Эта Ева была необыкновенно, по-настоящему красива. Она утверждала, что скоро станет матерью нового мессии, и, глядя на нее, хотелось действительно в это верить. Казанова представил ее обществу как «знакомую», которая периодически наведывается в замок, чтобы обменяться с ним знаниями в области алхимии или по поводу трактовки некоторых неясных моментов в каббалистике. Судя по ее письму, отправленному из Лейпцига, ожидать ее следовало уже через два или три дня.
В то время Еве исполнилось двадцать восемь лет. В жизни она была еще красивей, чем ее описывал Казанова. Восхитительная посадка головы, придававшая ей необычайно привлекательный вид, изящество движений, величественность жестов невольно наводили на мысль о ее божественной сущности и заставляли поверить в то, что когда-нибудь она действительно произведет на свет нового мессию или, по крайней мере, сотворит какое-нибудь иное чудо.
Она была высокого роста, но выглядела еще выше благодаря манере держаться. Прекрасные волосы ниспадали локонами на ее мраморные, всегда обнаженные плечи. Огромные глаза порой бывали глубокими, как ночь, а порой полыхали, как звезды, нескончаемыми и переменчивыми страстями. Даже когда она улыбалась, ее немного удлиненное лицо сохраняло особую серьезность. Руки и ноги у нее были тоже длинными, но не чересчур, а лишь настолько, чтобы придать ее движениям своеобразную медлительность, которая во многом способствовала созданию этого горделивого образа. Нос у нее был благородной формы, но не орлиный, а рот маленький, с красиво очерченными губами и ровными зубами. К тому же она обладала роскошной, чудесно развитой грудью, тонкой талией и восхитительно округлыми бедрами, которые буквально взывали к Отцу Нашему Небесному о некоем вселенском действе и казались созданными именно для того, чтобы носить в себе потомство Господне.

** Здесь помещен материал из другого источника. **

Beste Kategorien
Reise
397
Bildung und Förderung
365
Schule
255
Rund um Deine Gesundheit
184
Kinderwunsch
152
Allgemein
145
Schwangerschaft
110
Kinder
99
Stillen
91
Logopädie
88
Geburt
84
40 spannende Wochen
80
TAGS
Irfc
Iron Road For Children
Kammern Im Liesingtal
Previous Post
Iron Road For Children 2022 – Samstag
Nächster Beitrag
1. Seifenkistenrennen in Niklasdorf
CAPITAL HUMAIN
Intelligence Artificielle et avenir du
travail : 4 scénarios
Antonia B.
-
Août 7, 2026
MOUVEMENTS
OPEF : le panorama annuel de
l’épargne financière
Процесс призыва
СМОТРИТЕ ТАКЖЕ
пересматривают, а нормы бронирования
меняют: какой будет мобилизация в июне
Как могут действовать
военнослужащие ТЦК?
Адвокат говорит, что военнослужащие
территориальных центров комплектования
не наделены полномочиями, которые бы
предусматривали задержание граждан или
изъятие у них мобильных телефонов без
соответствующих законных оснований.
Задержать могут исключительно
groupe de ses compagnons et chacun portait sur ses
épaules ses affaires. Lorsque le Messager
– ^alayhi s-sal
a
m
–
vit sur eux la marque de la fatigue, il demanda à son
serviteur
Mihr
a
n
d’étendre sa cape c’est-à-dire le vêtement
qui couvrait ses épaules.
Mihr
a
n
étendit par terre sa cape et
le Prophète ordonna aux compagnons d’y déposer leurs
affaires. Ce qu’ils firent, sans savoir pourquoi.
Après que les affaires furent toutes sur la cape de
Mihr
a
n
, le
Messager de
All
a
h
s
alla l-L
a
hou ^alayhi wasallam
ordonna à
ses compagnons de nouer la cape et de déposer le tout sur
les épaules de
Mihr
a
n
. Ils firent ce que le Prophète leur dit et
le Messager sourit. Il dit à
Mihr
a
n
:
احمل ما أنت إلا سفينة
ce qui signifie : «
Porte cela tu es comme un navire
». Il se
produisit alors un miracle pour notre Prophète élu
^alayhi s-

Ее платья из муслина и тюля были еще более легкими, чем те, при помощи которых подчеркивала свои формы Полина. Но никто не смог бы отрицать, что прелести будущей божьей матери сами по себе ослепляли больше, чем дневной свет, и поэтому ей приходилось прикрывать их лишь затем, чтобы не ослепли те, кому выпало счастье их лицезреть.
И хотя она не была вылеплена из воистину божественной материи, тем не менее обладала всеми качествами, присущими королеве, или, что вернее, возлюбленной монарха. Поговаривали даже, что сам император Жозеф с необычайной пылкостью воздал должное ее прелестям.
Но она была всего лишь дочерью впавшего в шарлатанство раввина, и поэтому жизнь красавицы изобиловала самыми неожиданными поворотами. В наиболее тяжкие моменты всего за двадцать флоринов можно было занять подле нее место императора Жозефа или даже самого Господа Бога, приобщившись таким образом к таинству Воплощения.
По дороге из Теплице или Карлсбада, которые время от времени она посещала, околпачивая за местными игорными столами все новых простаков, божественная Ева иногда останавливалась в Дуксе, чтобы поприветствовать Казанову, которого всегда считала великим ловкачем. Она выражала ему свое восхищение, вызывая при этом у шевалье приятные вздохи, и Джакомо выражал ей в ответ свое самое искреннее почтение. Таким образом, всем женщинам, начиная с Тонки, простенькой дочери садовника, и заканчивая Евой, согласной не более и не менее, чем на роль матери второго Сына Божия, Казанова не уставал доказывать, насколько верит в их божественную природу. Настоящий мудрец, он умел увидеть в одном и том же создании и ангела, и чудовище. Замечательно то, что у него ничуть не вызывал отвращения тот факт, что чудовище порой преобладало, а ангел, как правило, был изрядно потасканным.
С первого мгновения мадам де Фонсколомб прониклась неким дружеским чувством к этой необыкновенной женщине, способной при помощи своего нежного, чарующего голоса заставить говорить даже мертвого. Ева сама представилась обществу, назвавшись искательницей приключений, и ничуть не скрывала, что совершенно не прочь при случае одурачить какого-нибудь оказавшегося поблизости простофилю.